● **What is required**
Write out the text lines of every item below word for word, leaving out the pictures.

#### Provided material ####

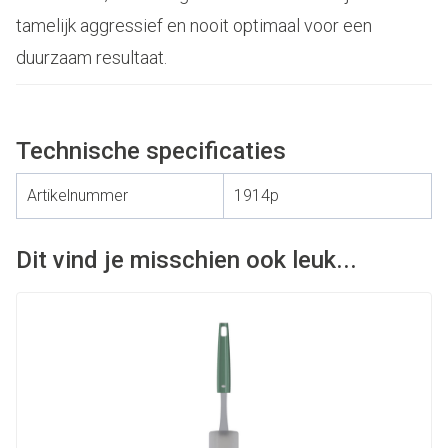
tamelijk aggressief en nooit optimaal voor een
duurzaam resultaat.
Technische specificaties
Artikelnummer
1914p
Dit vind je misschien ook leuk...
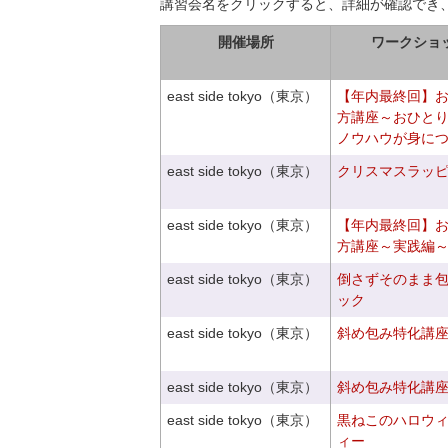
講習会名をクリックすると、詳細が確認でき
開催場所
ワークショ
east side tokyo（東京）
【年内最終回】
方講座～おひと
ノウハウが身に
east side tokyo（東京）
クリスマスラッピン
east side tokyo（東京）
【年内最終回】
方講座～実践編
east side tokyo（東京）
倒さずそのまま
ック
east side tokyo（東京）
斜め包み特化講座V
east side tokyo（東京）
斜め包み特化講座V
east side tokyo（東京）
黒ねこのハロウ
ィー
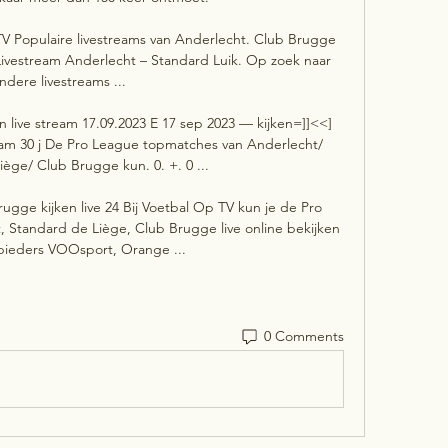
TV Populaire livestreams van Anderlecht. Club Brugge 
 Livestream Anderlecht – Standard Luik. Op zoek naar 
ndere livestreams ...

n live stream 17.09.2023 E 17 sep 2023 — kijken=]]<<] 
ream 30 j De Pro League topmatches van Anderlecht/ 
ège/ Club Brugge kun. 0. +. 0 ...

ugge kijken live 24 Bij Voetbal Op TV kun je de Pro 
Standard de Liège, Club Brugge live online bekijken 
bieders VOOsport, Orange ...
0 Comments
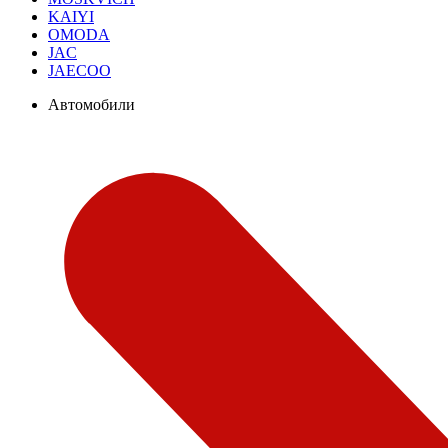
KAIYI
OMODA
JAC
JAECOO
Автомобили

####

● **Answer to this problem**
tamelijk aggressief en nooit optimaal voor een
duurzaam resultaat.
Technische specificaties
Artikelnummer
1914p
Dit vind je misschien ook leuk...
講習会名をクリックすると、詳細が確認でき
開催場所
ワークショ
east side tokyo（東京）
【年内最終回】
方講座～おひと
ノウハウが身に
east side tokyo（東京）
クリスマスラッピン
east side tokyo（東京）
【年内最終回】
方講座～実践編
east side tokyo（東京）
倒さずそのまま
ック
east side tokyo（東京）
斜め包み特化講座V
east side tokyo（東京）
斜め包み特化講座V
east side tokyo（東京）
黒ねこのハロウ
ィー
TV Populaire livestreams van Anderlecht. Club Brugge 
 Livestream Anderlecht – Standard Luik. Op zoek naar 
ndere livestreams ...

n live stream 17.09.2023 E 17 sep 2023 — kijken=]]<<] 
ream 30 j De Pro League topmatches van Anderlecht/ 
ège/ Club Brugge kun. 0. +. 0 ...

ugge kijken live 24 Bij Voetbal Op TV kun je de Pro 
Standard de Liège, Club Brugge live online bekijken 
bieders VOOsport, Orange ...
0 Comments
KAIYI
OMODA
JAC
JAECOO
Автомобили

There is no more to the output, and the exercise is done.